И он ушел пить пиво.

Постояв некоторое время в одиночестве, Макаров вытянул из кармана, не вынимая пачки, сигарету, и чиркнул колесиком зажигалки. Подошел к поручню, взялся за него и стал любоваться шевелящимся океаном.

Неожиданный звук вывел его из задумчивости. Макаров недоуменно поморгал и посмотрел направо.

В десяти метрах от него, на краю затянутой в брезент спасательной шлюпки, сидела, отряхивая крылья, чайка.

ГЛАВА IV

Вспомнив о Питере и женщине, он пошел к лестнице, ведущей на верхнюю палубу. Проходя мимо бара, бросил туда взгляд. На стуле у стойки сидел Левша и медленными глотками пил из бутылки «Хайнекен». Зеленая, овальная этикетка. Не спутаешь ни с каким другим. Левша сидел, пил и смотрел на Макарова, который шел мимо и смотрел на него.

– Вы хозяин своего слова, – заметила брюнетка, взглянув на наручные часы. – Вас не было ровно две минуты.

– Две? – удивился Макаров. – Я думал, пятнадцать. Ну, как бы то ни было, рад, что в этой ситуации смог продемонстрировать вам не один из своих многочисленных пороков, а одно из своих преимуществ, которых во мне так мало. Уважение к данному слову я считаю богатством, которое не следует проматывать. Чем они заняты? – он кивнул на детей.

– Пытаются присвоить джекпот этого автомата. Ваш сын щедр.

– Просто он еще не знает цену деньгам.

Питер в это время стоял и смотрел на игральный автомат. Глаза его были подернуты странной пеленой, пальцы на сцепленных на животе руках шевелились, не останавливаясь.

– Попробуй еще раз, – попыталась вдохновить его девочка.

– Бесполезно, – подумав, ответил Питер.

– А ты попробуй.

– Зачем пробовать, если я точно знаю, что это бесполезно.

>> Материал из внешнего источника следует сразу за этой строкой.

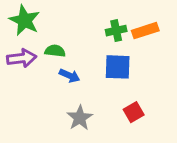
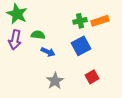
purple arrow: (22, 58) -> (15, 40), turned 108
blue square: (118, 67) -> (81, 46), turned -30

– А если вместо тебя попробую я?

– И это будет бесполезно. Но если ты кинешь второй жетон, то выиграешь двадцать.

Девочка рассмеялась.

– Как ее зовут? – спросил Макаров.

– Берта.

– Она сейчас выиграет двадцать монет.

– Почему вы в этом уверены?

– Пари?

– И что мне попросить в том случае, если вы проиграете?

Макаров посмотрел на нее.

– А чего бы вы хотели?

– Я хотела бы видеть вас, Александр, в своей каюте через пятнадцать минут.

Он пожал плечами:

– Тогда доверимся судьбе. Если Берта выигрывает двадцать монет, вы поднимаетесь и уходите к себе. Я пе- редаю Питера и Берту на попечение старику-мексиканцу и его подружке и прихожу к вам.

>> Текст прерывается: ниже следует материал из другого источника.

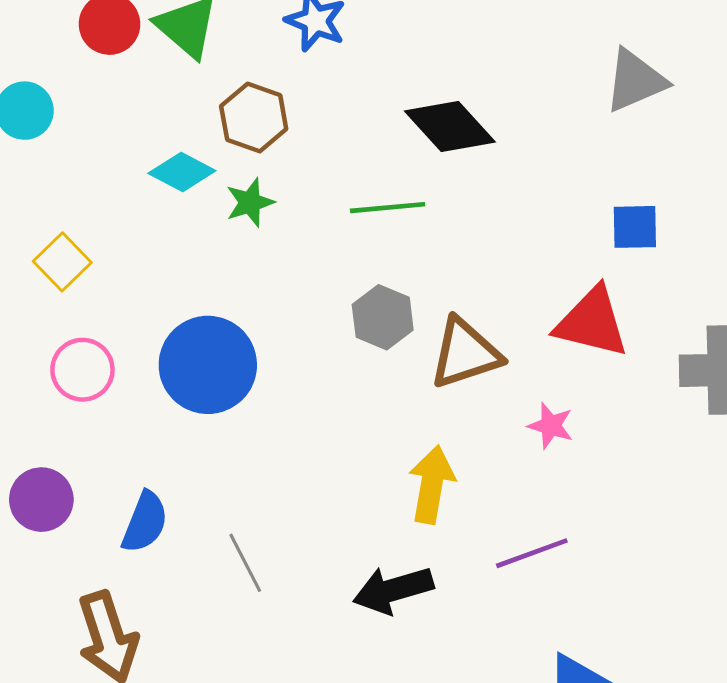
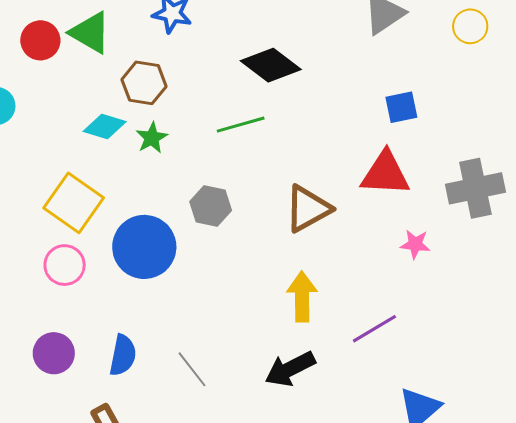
yellow square: (62, 262) -> (74, 203), moved, size x1.6
gray hexagon: (383, 317) -> (211, 206), moved
pink star: (551, 426) -> (415, 244), moved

В ее глазах блеснуло разочарование.

– Что-то не так? – спросил Макаров.

– Я просто подумала, как быть, если вы все-таки проиграете. Что, если в поддон не ссыплются двадцать монет, или ссыплется десять или тридцать? – женщина, улыбнувшись, опустила глаза. – Вы будете уже не правы. А мужчина, который не прав, не лучшая награда женщине… Если вы проиграете, нам лучше больше не разговаривать до конца путешествия. Потому что вы только что поставили в зависимость от случайности с шансом один на миллиард исполнение моего желания.

– Быть может, вам дождаться, пока Берта опустит второй жетон, и только после этого судить о моих намерениях?

– Но ведь вы же знаете, что сейчас проиграете! – Глаза красивой женщины блеснули, и это было уже не восхищение, а гнев.

– Попробуете довериться мужчине?

Отвернувшись, она без определенной цели щелкнула застежкой и раскрыла сумочку.

– Кажется, идти напролом – та самая, одна из множества… Мне очень жаль… – она подняла огорченный взгляд.